Required actions
a - Using the surfing guide, explain in one to three sentences why a beginner should start on a longer, thicker foam board.
b - Reproduce word for word the stretch of the surfing guide from "Starting out in" through "Easier to Learn?".

--- Text section ---

By Shopify API

Getting Started with Surfing - Boards, Fins, Wax and Reading Waves

Starting out in surfing raises a lot of questions fast: which board, which fins, which wax, and what do all the numbers in a surf forecast actually mean? This guide answers all of them in one place and points you to detailed guides for each topic.

Surf or SUP: Which Should You Start With?

Both disciplines use similar boards and share fin systems, but they demand different skills. SUP is easier to learn in the first hour — you start standing. Surfing takes longer to get upright but develops ocean reading skills faster. If you want to surf waves, start surfing. If you want to explore flat water or rivers, start with SUP.

Surf vs SUP: Which Is Easier to Learn?

Choosing Your First Surfboard

The single most common beginner mistake is starting on a board that is too short. A longer, thicker foam board — called a foamie or softboard — is dramatically easier to catch waves on and far safer for those around you. Volume is the key metric: for a beginner, aim for at least 50–60 litres more volume than feels comfortable. You can downsize in 6–12 months.

How to Choose Your First Surfboard

Understanding Fin Systems

Your board has a fin system built in. The most common for beginners are US Box (a single centre fin, common on longboards and foamies) and FCS or Futures (triple fin setups on shortboards and funboards). You do not need to change your fins to learn — but knowing your system means you can upgrade later without buying incompatible fins.

--- Available data ---

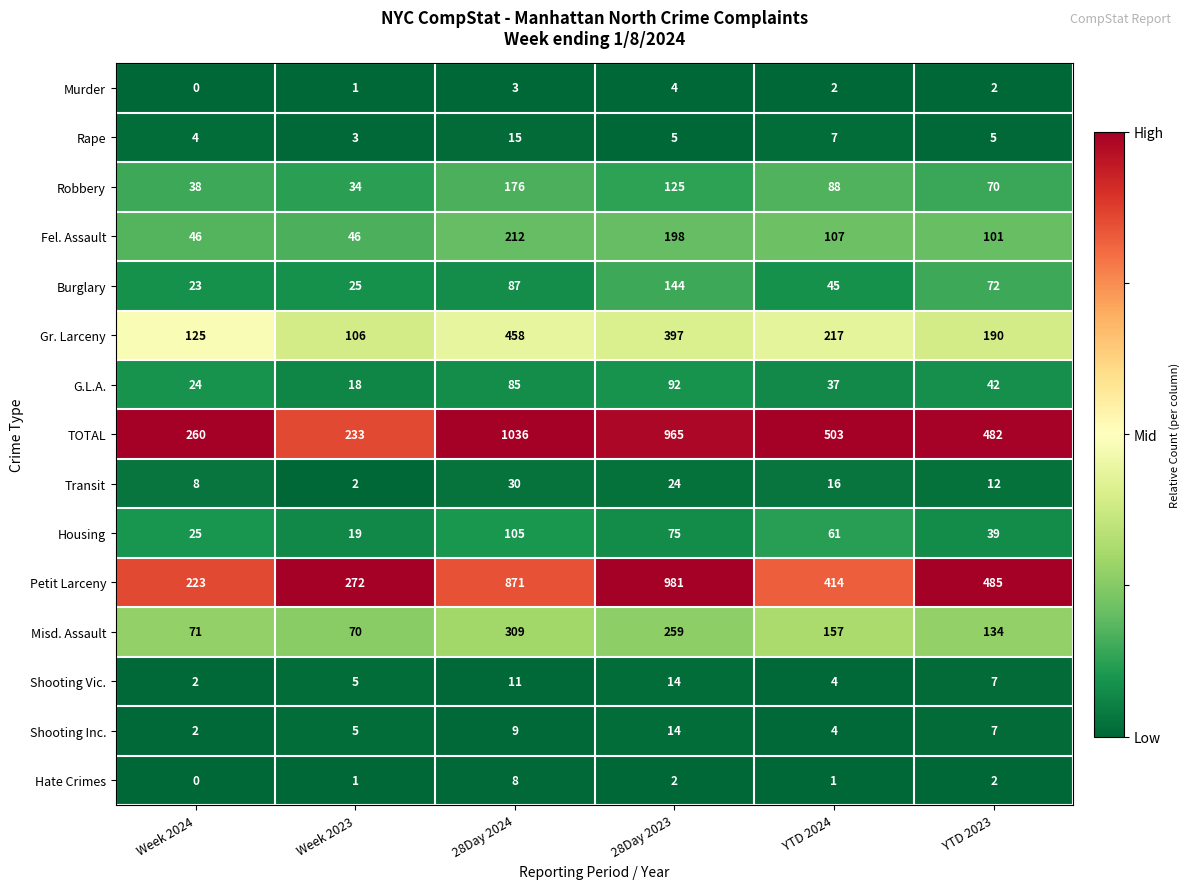

True or false: Transit has a value of 4 at YTD 2023.

False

---

Results for each task
a - A longer, thicker foam board is dramatically easier to catch waves on and far safer for the people around you. Starting on a board that is too short is the most common beginner mistake.

b -
Starting out in surfing raises a lot of questions fast: which board, which fins, which wax, and what do all the numbers in a surf forecast actually mean? This guide answers all of them in one place and points you to detailed guides for each topic.

Surf or SUP: Which Should You Start With?

Both disciplines use similar boards and share fin systems, but they demand different skills. SUP is easier to learn in the first hour — you start standing. Surfing takes longer to get upright but develops ocean reading skills faster. If you want to surf waves, start surfing. If you want to explore flat water or rivers, start with SUP.

Surf vs SUP: Which Is Easier to Learn?